> Try it
Nothing but the lines below from the one that contains "političkih aktivnosti" through the one that contains "А ведь их запрещено употреблять в" should be retyped, exactly and including both ends. Do not include pictures.

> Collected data

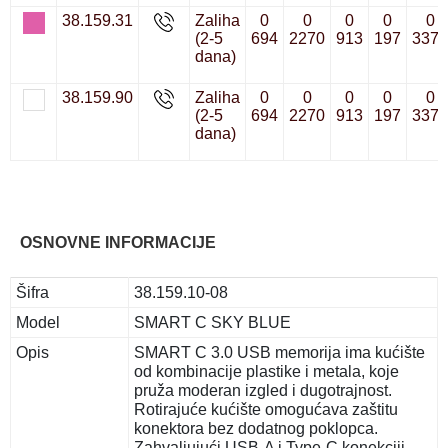
38.159.31
Zaliha
0
0
0
0
0
(2-5
694
2270
913
197
3373
dana)
38.159.90
Zaliha
0
0
0
0
0
(2-5
694
2270
913
197
3373
dana)
OSNOVNE INFORMACIJE
Šifra
38.159.10-08
Model
SMART C SKY BLUE
Opis
SMART C 3.0 USB memorija ima kućište
od kombinacije plastike i metala, koje
pruža moderan izgled i dugotrajnost.
Rotirajuće kućište omogućava zaštitu
konektora bez dodatnog poklopca.
Zahvaljujući USB-A i Type-C konekciji,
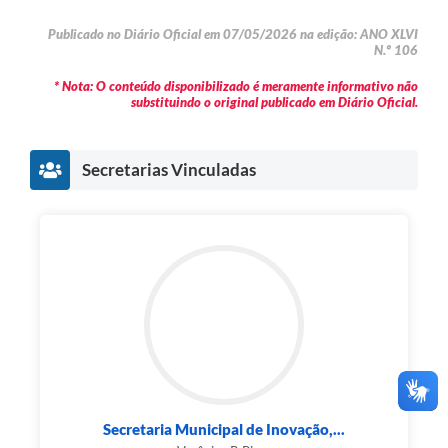
Publicado no Diário Oficial em 07/05/2026 na edição: ANO XLVI
N.º 106
* Nota: O conteúdo disponibilizado é meramente informativo não
substituindo o original publicado em Diário Oficial.
Secretarias Vinculadas
Secretaria Municipal de Inovação,...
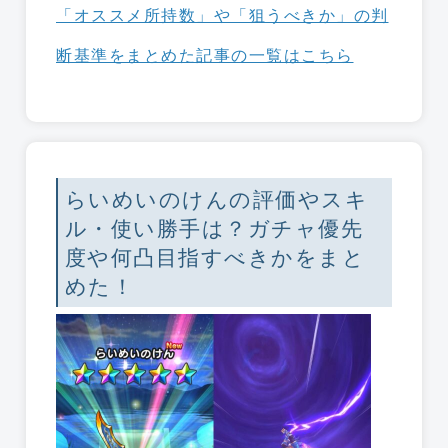
「オススメ所持数」や「狙うべきか」の判
断基準をまとめた記事の一覧はこちら
らいめいのけんの評価やスキ
ル・使い勝手は？ガチャ優先
度や何凸目指すべきかをまと
めた！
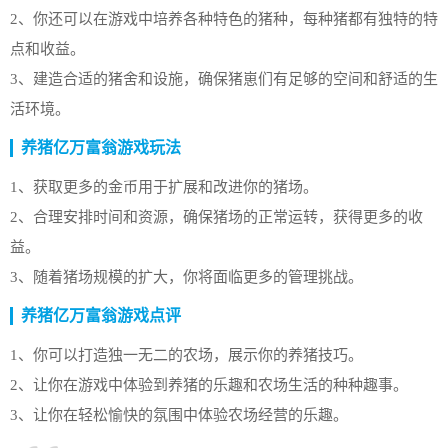
2、你还可以在游戏中培养各种特色的猪种，每种猪都有独特的特
点和收益。
3、建造合适的猪舍和设施，确保猪崽们有足够的空间和舒适的生
活环境。
养猪亿万富翁游戏玩法
1、获取更多的金币用于扩展和改进你的猪场。
2、合理安排时间和资源，确保猪场的正常运转，获得更多的收
益。
3、随着猪场规模的扩大，你将面临更多的管理挑战。
养猪亿万富翁游戏点评
1、你可以打造独一无二的农场，展示你的养猪技巧。
2、让你在游戏中体验到养猪的乐趣和农场生活的种种趣事。
3、让你在轻松愉快的氛围中体验农场经营的乐趣。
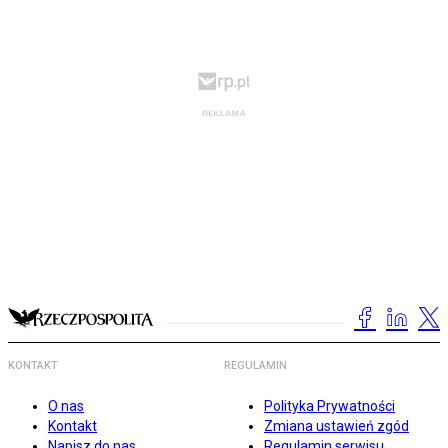
KONTAKT
REGULAMIN
O nas
Polityka Prywatności
Kontakt
Zmiana ustawień zgód
Napisz do nas
Regulamin serwisu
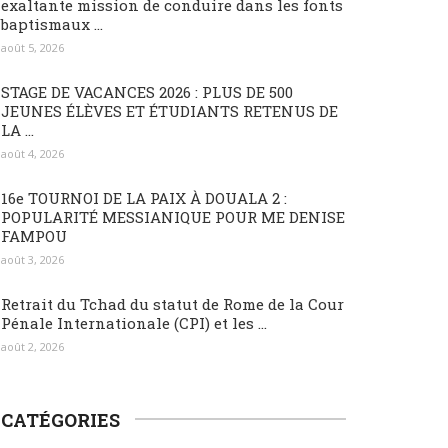
exaltante mission de conduire dans les fonts
baptismaux ...
août 5, 2026
STAGE DE VACANCES 2026 : PLUS DE 500
JEUNES ÉLÈVES ET ÉTUDIANTS RETENUS DE
LA ...
août 4, 2026
16e TOURNOI DE LA PAIX À DOUALA 2 :
POPULARITÉ MESSIANIQUE POUR ME DENISE
FAMPOU
août 3, 2026
Retrait du Tchad du statut de Rome de la Cour
Pénale Internationale (CPI) et les ...
août 2, 2026
CATÉGORIES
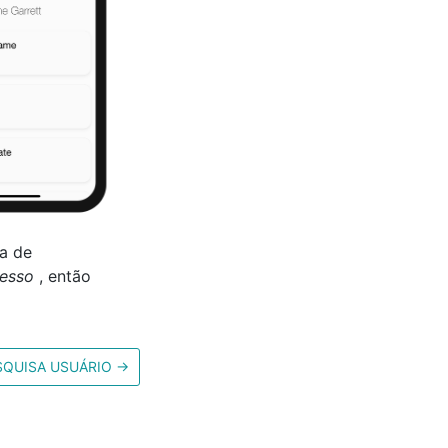
a de
esso
, então
SQUISA USUÁRIO
→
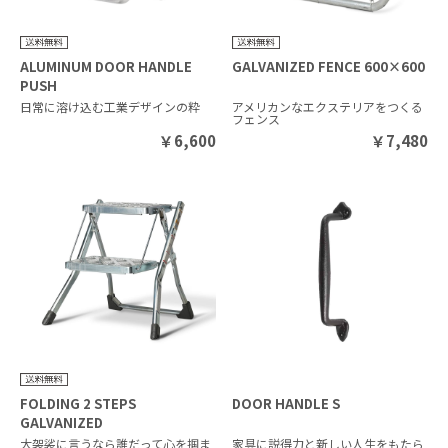
ALUMINUM DOOR HANDLE
GALVANIZED FENCE 600×600
PUSH
日常に溶け込む工業デザインの粋
アメリカンなエクステリアをつくる
フェンス
￥
6,600
￥
7,480
FOLDING 2 STEPS
DOOR HANDLE S
GALVANIZED
大袈裟に言うなら誰だって心を掴ま
家具に説得力と新しい人生をもたら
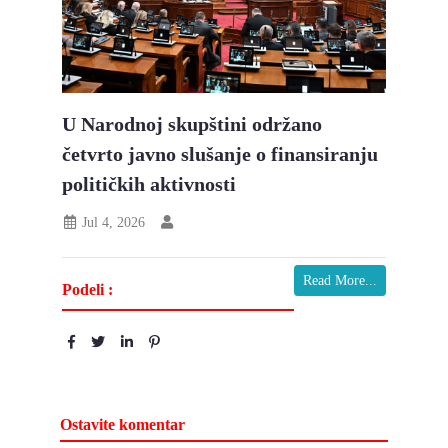
U Narodnoj skupštini održano
četvrto javno slušanje o finansiranju
političkih aktivnosti
Jul 4, 2026
Read More...
Podeli :
Ostavite komentar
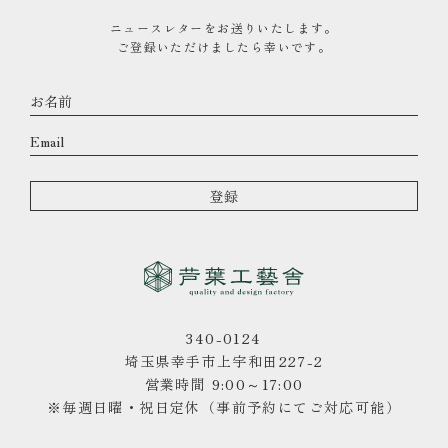
ニュースレターをお送りいたします。
ご登録いただけましたら幸いです。
340-0124
埼玉県幸手市上宇和田227-2
営業時間 9:00～17:00
※毎週日曜・祝日定休（事前予約にてご対応可能）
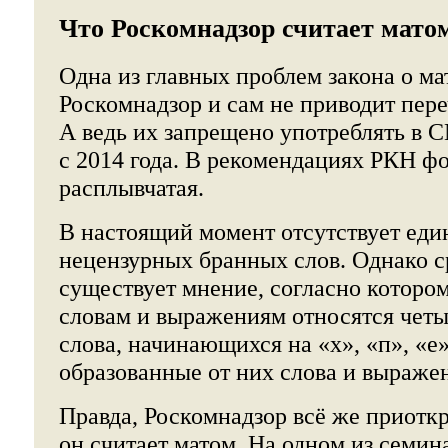
Что Роскомнадзор считает мато
Одна из главных проблем закона о мат
Роскомнадзор и сам не приводит пере
А ведь их запрещено употреблять в 
с 2014 года. В рекомендациях РКН ф
расплывчатая.
В настоящий момент отсутствует еди
нецензурных бранных слов. Однако с
существует мнение, согласно которо
словам и выражениям относятся чет
слова, начинающихся на «х», «п», «е»
образованные от них слова и выраже
Правда, Роскомнадзор всё же приоткр
он считает матом. На одном из семи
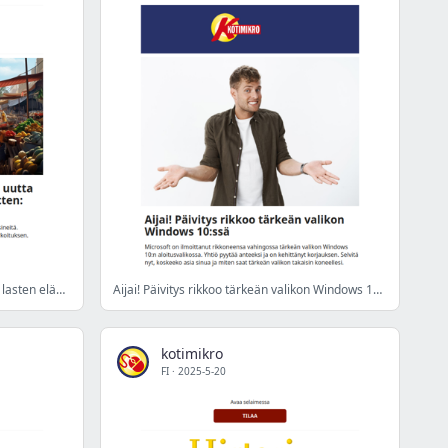
Unohdettu arkistolöytö paljasti uutta lasten elämästä 4 500 vuotta sitten: ”Uskomattoman koskettavaa”
Aijai! Päivitys rikkoo tärkeän valikon Windows 10:ssä
kotimikro
FI
·
2025-5-20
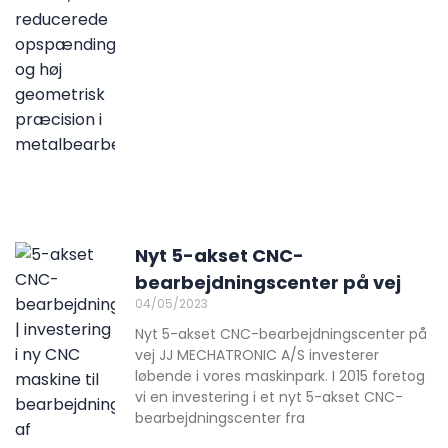
Nyt 5-akset CNC-
bearbejdningscenter på vej
04/05/2023
Nyt 5-akset CNC-bearbejdningscenter på
vej JJ MECHATRONIC A/S investerer
løbende i vores maskinpark. I 2015 foretog
vi en investering i et nyt 5-akset CNC-
bearbejdningscenter fra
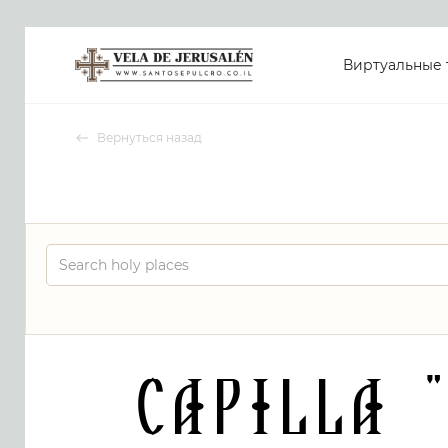
Виртуальные 
Вернуться назад
Capilla 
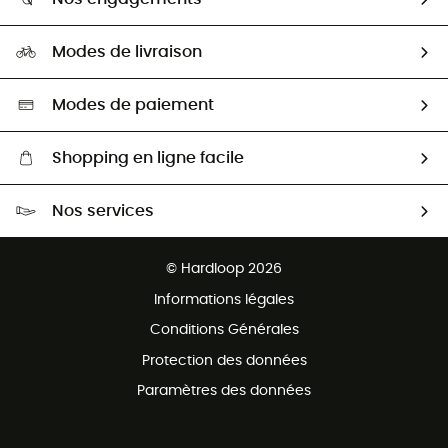
Carrières
Comment bien choisir ?
Notre empreinte
HardGuides
Modes de livraison
Seconde Main
Seconde main
Nos ambassadeurs
Aide & Contact
Sélection éco-responsable
Modes de paiement
Shopping en ligne facile
Livraison gratuite dès 100 €
Nos services
Retour gratuit sous 100 jours
Ventes aux groupes & club
Service client gratuit
© Hardloop 2026
Programme d'affiliation
Informations légales
Conditions Générales
Protection des données
Paramètres des données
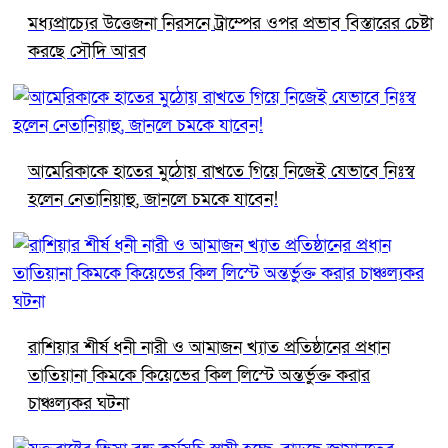
মধ্যপ্রাচ্যের উত্তেজনা নিরসনে ট্রাম্পের ওপর প্রভাব বিস্তারের চেষ্টা
করছে সৌদি আরব
আমেরিকাকে হাতের মুঠোয় রাখতে গিয়ে নিজেই যেভাবে নিঃস্ব
হলেন নেতানিয়াহু, জানলে চমকে যাবেন!
রাশিয়ার শীর্ষ ধনী নারী ও আমাজন খ্যাত প্রতিষ্ঠানের প্রধান
তাতিয়ানা কিমকে কিয়েভের কিল লিস্টে অন্তর্ভুক্ত করার
চাঞ্চল্যকর ঘটনা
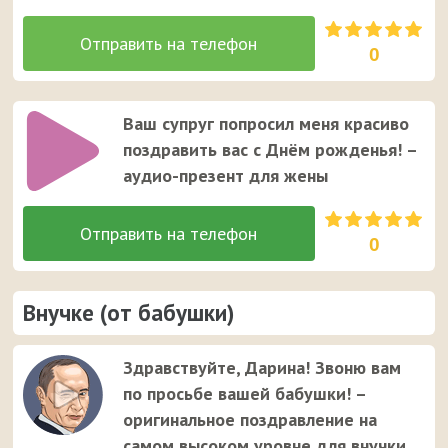
0
Ваш супруг попросил меня красиво
поздравить вас с Днём рожденья! –
аудио-презент для жены
0
Внучке (от бабушки)
Здравствуйте, Дарина! Звоню вам
по просьбе вашей бабушки! –
оригинальное поздравление на
самом высоком уровне для внучки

> Output for this exercise
političkih aktivnosti
Jul 4, 2026
Read More...
Podeli :
Ostavite komentar
ニュースレターをお送りいたします。
ご登録いただけましたら幸いです。
340-0124
埼玉県幸手市上宇和田227-2
営業時間 9:00～17:00
※毎週日曜・祝日定休（事前予約にてご対応可能）
Что Роскомнадзор считает мато
Одна из главных проблем закона о мат
Роскомнадзор и сам не приводит пере
А ведь их запрещено употреблять в 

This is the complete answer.